In testimony and comments, many surgeons said the robot has reduced complications such as bleeding, shortened expensive hospital stays, and allowed a less invasive approach for many procedures.

“I think open surgery is going by the wayside,” said Dr. Jim Porter, a urologic surgeon at Swedish Medical Center in Seattle who has done more than 1,300 robotassisted prostate surgeries since August 2005, and had one himself in 2006. “It’s great technology, and it’s made a huge difference for my patients.”

But others, including Dr. Michael Florence, a Seattle general surgeon, questionedthe robot’s rapid rise. “Robotic assisted surgery is clearly part of the ‘medical arms race,’ as hospitals struggle to keep market share.”

Critics say that in the wrong hands, on the wrong patients or for the wrong procedures, the robot poses unique risks to patients, including burns and lacerations detailed in lawsuits and in reports to a federal “adverse event” database. Because surgeries may take more time, patients may be anesthetized longer.

But hospital ads for robotic surgery don’t mention risks, said Makary, the Johns Hopkins surgeon, who studied hospital websites for a paper published last year. While patients wrongly believe hospital websites and ads are vetted by doctors, he says most are “misleading to outright dishonest.”

There are good arguments for the robot, too.

“You can do things with the robot that you can’t do with a laparoscope, or only the world’s best surgeon can do,” said Dr. Richard Satava, a robotics pioneer at the University of Washington. “It’s kind of a democratizing tool, if you will.”
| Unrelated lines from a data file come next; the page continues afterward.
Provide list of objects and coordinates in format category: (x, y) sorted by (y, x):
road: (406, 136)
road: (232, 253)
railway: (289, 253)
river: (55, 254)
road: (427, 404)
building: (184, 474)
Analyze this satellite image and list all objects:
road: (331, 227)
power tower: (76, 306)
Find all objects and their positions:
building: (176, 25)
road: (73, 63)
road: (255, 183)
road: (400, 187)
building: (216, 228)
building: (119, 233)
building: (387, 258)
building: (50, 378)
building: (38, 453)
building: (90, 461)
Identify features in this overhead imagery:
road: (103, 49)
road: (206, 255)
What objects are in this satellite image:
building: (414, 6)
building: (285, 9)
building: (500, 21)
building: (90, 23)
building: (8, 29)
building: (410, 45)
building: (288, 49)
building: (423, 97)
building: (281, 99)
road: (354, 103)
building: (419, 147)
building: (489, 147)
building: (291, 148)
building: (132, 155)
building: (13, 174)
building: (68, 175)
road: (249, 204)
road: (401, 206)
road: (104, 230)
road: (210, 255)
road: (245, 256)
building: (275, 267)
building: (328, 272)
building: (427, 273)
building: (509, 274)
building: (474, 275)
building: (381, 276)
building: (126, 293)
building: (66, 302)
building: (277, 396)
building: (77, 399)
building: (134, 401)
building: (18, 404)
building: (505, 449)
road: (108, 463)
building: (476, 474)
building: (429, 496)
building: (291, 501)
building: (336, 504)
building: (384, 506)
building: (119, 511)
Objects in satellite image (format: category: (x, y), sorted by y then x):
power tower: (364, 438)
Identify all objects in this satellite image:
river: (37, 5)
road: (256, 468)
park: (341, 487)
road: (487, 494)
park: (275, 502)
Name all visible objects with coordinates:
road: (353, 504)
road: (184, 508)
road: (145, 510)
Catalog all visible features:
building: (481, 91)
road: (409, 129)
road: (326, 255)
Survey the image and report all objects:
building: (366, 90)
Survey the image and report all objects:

Porter, who helps train other surgeons on the robot for Intuitive, says his robotic prostate-surgery patients have shorter hospital stays,less blood loss and more complete cancer removal.

Dr. Paul Kozlowski, director of minimally invasive surgery for Virginia Mason Medical Center’s urology department in Seattle, says the surgeon’s experience is key: “The bottom line is, it’s who does your surgery, not how they do it.”

Even supporters have concerns about training.

Intuitive runs an intensive three-to-four-day course at its Sunnyvale, Calif., home, including cadaver work, and dispatches mentors to monitor trainees for several cases before certification.

Then, it’s up to the hospitals to set rules.